Walking the dog and braving the paps: the art of the doorstep photo, from Keane to Mandelson
Former US ambassador and Labour peer joins a long line of people who have gone out to meet awaiting paparazzi head-on
For a man at the centre of a storm that has rocked the political establishment, Peter Mandelson has spent the week looking remarkably relaxed. Day after day, as MPs have grilled civil servants over who knew what when about the former US ambassador’s security vetting, and police continue to investigate serious allegations over his own conduct, Mandelson has stepped out of his Regent’s Park mansion and pottered across the road to take his dog for a walk.
Smart-casually dressed in jeans and a jumper and holding in front of him a plastic ball-thrower, he has set off for the park like a weekending solicitor on his way to an egg and spoon race. There have been occasional small smiles for the photographers at his gate, but no comment. The message appears to be: I am insouciant, normal. Not in prison.
Dogs need to be walked, and Jock, Mandelson’s 10-year-old brown and white border collie, is no exception. But the former ambassador could easily have chosen to stay with a friend, or hopped in his car to walk the dog in a different park, or done a Fergie and gone to ground entirely. But “Mandelson’s past record is not to hide away after big setbacks,” says his biographer, Donald Macintyre. “I think his temperament is, ‘I’m bloody well gonna go out there and show them I’m still alive.’ And so here he is, at his highly conspicuous central London pile, in easy reach of every photo agency in the capital.”
As the man often described as a master of political spin knows well, while you may have nothing to say on the record, the post-disgrace doorstep photo says plenty all by itself. Should you find yourself with a scrum of photographers at your door, you can slump down in your seat in the hope they can’t see you, like Andrew Mountbatten-Windsor; engage your wife in an overenthusiastic snog to attest to the health of your marriage, like Dominic West; or walk off with a paper bag over your head, like Shia LaBeouf. But whatever you do – even hiding inside with the curtains drawn – will be judged.
“The doorstep photo has become a strange modern ritual when someone’s life is falling apart,” says Lauren Beeching, a PR adviser who specialises in crisis management. “It becomes a test and the public is marking it, whether they realise it or not. Walk too fast, you look guilty; walk too slowly, you look arrogant; smile, you don’t care; don’t smile, you’re broken. There’s almost no version of leaving your own front door that the public won’t read something into.”
Walking your dog, in this context, can be a tight-lipped skulk behind dark glasses, as when the sacked Radio 2 DJ Scott Mills was recently spotted “looking downcast” with his husband and cavapoo. Or, it can illustrate your defiant nonchalance, as Roy Keane seemed eager to convey with his daily walks with his labrador Triggs after being sent home from the World Cup in 2002.
Emerging in your running gear, similarly, can be viewed less as a burst of activity and more an attempt to run away from accountability, as David Cameron and Matt Hancock have discovered.
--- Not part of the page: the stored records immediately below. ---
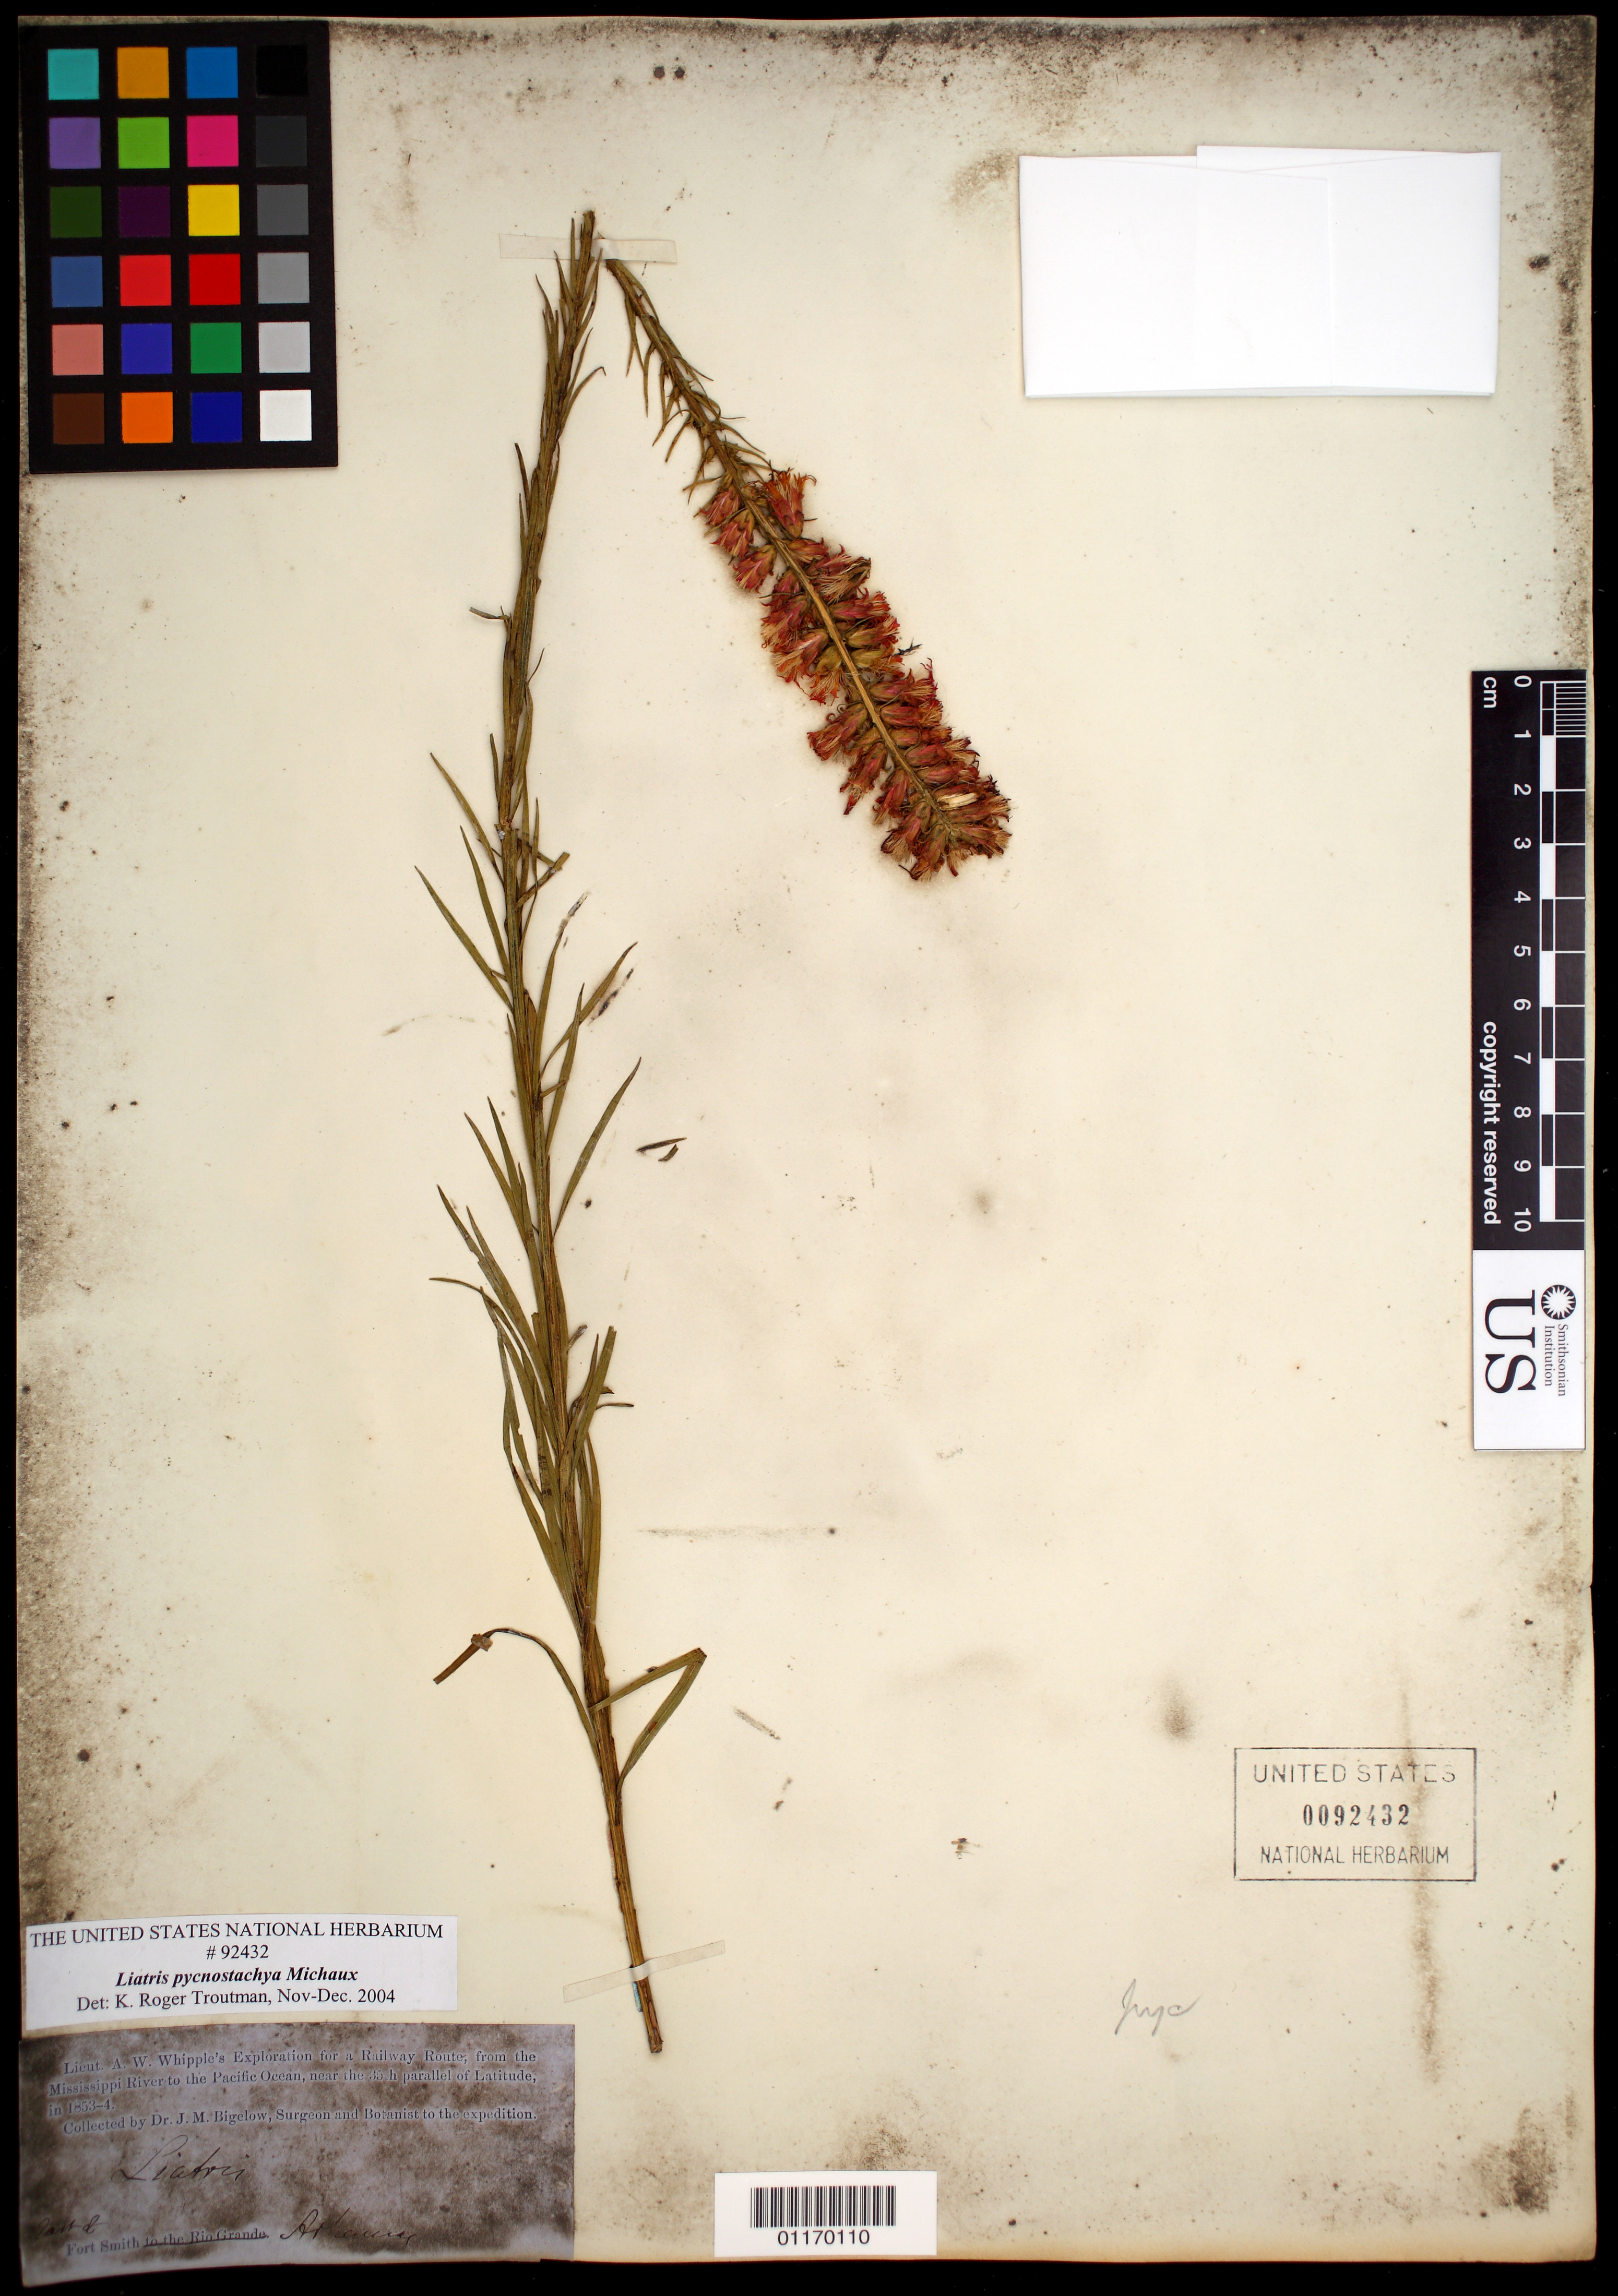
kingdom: Plantae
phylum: Tracheophyta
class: Magnoliopsida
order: Asterales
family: Asteraceae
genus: Liatris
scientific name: Liatris pycnostachya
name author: Michx.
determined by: Troutman, K. Roger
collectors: J. M. Bigelow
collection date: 1853/1854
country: United States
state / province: Arkansas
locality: Fort Smith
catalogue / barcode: US 92432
For a rash of Tory politicians caught with their pants down in the 90s, a doorstep press scrum often meant a posed photograph alongside their grimly smiling wife and children – the heritage secretary David Mellor even persuaded his inlaws to join in after his relationship with Antonia de Sancha was exposed in 1992. His marriage ended shortly afterwards.
More recently, the actor Dominic West, after being photographed kissing a co-star, posed for doorstep photos kissing his wife, Catherine, before (unconventionally) handing out a note reading: “Our marriage is strong and we are very much still together”. If you say so. Some observers were focused on the balled-up tissue in her right hand while her left, with ring finger, stayed firmly in her pocket.
Doorstep appearances may be used as attempts to charm and disarm – like Boris Johnson offering cups of tea to reporters more interested in asking him questions. Or they can convey contempt – Vogue suggested that Dominic Cummings’s fashion choices when facing paparazzi outside his home created the impression “he’d been doing acid with shepherds”, describing them as “a masterclass in eff-off dressing”.
In Mandelson’s case, the thinking behind his appearances may be very strategic, argues Andrew Chadwick, a professor of political communication at Loughborough University. “The first thing that came to mind for me was, ‘flood the channel’,” he says, meaning provide lots of new, sunny action shots and squeeze out less flattering recent photos. “He knows that journalists need images, and he knows how to convey that sense of defiance, freedom, ‘there’s nothing going on here’.”